Но не такое место принадлежит Марии в человеческой жизни. Она ведь Мать Христа, Она рождает Его и в наших душах. Она Мать сверхъестественной жизни в нас. Святость приходит к нам через Ее посредство. И другого пути нет, ибо так пожелал Бог.
Но я не понимал, как завишу от Нее, какая Ей дана власть. Не осознавал, как необходима мне вера в Нее. Это мне предстояло познать на опыте.
Что я мог без любви Божией Матери, без ясной и высокой духовной цели, без духовного руководства и ежедневного причастия, без молитвенной жизни? Но более всего я нуждался в том, чтобы узнать вкус сверхъестественной жизни, и в последовательном умерщвлении своих страстей, укрощении своей буйной натуры.
Я жестоко ошибался, полагая, что христианская жизнь – это та же естественная жизнь, только каким-то чудесным образом наделенная благодатью. Я думал, что должен всего лишь продолжать жить как прежде, думать и поступать как прежде, за одним исключением – следует избегать смертного греха.
Мне не приходило в голову, что, если я буду продолжать жить как жил прежде, мне просто не удастся избежать смертного греха. Ибо прежде крещения я жил для себя одного. Я жил ради удовлетворения собственных желаний и амбиций, ради своего удовольствия, комфорта, репутации и успеха. Крещение принесло с собой обязанность укротить мои природные стремления, чтобы подчиниться Божественной воле. «Потому что плотские помышления суть вражда против Бога; ибо закону Божию не покоряются, да и не могут. Посему живущие по плоти Богу угодить не могут. … ибо если живете по плоти, то умрете, а если духом умерщвляете дела плотские, то живы будете. Ибо все, водимые Духом Божиим, суть сыны Божии». Spiritu ambulate et desideria carnis non perficietis
[341].
Св. Фома поясняет слова Послания к римлянам очень ясно и просто. Плотское помышление принимает природные стремления за благо, к которому устремлена вся человеческая жизнь. Потому оно неизбежно склоняет нашу волю нарушить Божественный закон.

[Выдержки из данных]
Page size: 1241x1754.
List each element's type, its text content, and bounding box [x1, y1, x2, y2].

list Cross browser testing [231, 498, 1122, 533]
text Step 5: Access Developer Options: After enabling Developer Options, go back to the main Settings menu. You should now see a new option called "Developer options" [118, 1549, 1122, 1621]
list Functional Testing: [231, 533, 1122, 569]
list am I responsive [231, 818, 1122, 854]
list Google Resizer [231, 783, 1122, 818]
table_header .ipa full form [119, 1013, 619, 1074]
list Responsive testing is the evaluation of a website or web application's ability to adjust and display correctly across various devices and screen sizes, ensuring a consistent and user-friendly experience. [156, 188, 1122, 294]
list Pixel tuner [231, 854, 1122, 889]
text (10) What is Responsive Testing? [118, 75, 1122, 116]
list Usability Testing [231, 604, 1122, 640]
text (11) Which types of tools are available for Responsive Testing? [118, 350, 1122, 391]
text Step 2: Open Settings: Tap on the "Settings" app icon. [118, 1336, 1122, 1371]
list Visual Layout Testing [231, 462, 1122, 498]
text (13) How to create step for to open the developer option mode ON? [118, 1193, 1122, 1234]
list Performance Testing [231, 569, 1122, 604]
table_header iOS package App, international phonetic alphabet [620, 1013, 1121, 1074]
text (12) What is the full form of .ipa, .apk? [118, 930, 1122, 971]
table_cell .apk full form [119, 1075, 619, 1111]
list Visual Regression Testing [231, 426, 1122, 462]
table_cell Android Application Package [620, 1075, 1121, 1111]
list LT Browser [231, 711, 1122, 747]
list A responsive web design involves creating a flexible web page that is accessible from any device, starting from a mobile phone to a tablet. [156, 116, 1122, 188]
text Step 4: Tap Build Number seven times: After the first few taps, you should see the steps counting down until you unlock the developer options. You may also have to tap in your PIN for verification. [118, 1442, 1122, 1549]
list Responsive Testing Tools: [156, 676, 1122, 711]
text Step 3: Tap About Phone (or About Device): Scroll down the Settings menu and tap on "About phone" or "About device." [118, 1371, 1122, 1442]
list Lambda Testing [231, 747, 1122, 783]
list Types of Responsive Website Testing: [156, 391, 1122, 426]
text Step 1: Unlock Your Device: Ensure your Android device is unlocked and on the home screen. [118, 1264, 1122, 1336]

[Задание] Перепишите из текста о Божией Матери и сверхъестественной жизни отрывок между словами «Но не такое» и «так пожелал Бог.» включительно.

[Решение задания]
Но не такое место принадлежит Марии в человеческой жизни. Она ведь Мать Христа, Она рождает Его и в наших душах. Она Мать сверхъестественной жизни в нас. Святость приходит к нам через Ее посредство. И другого пути нет, ибо так пожелал Бог.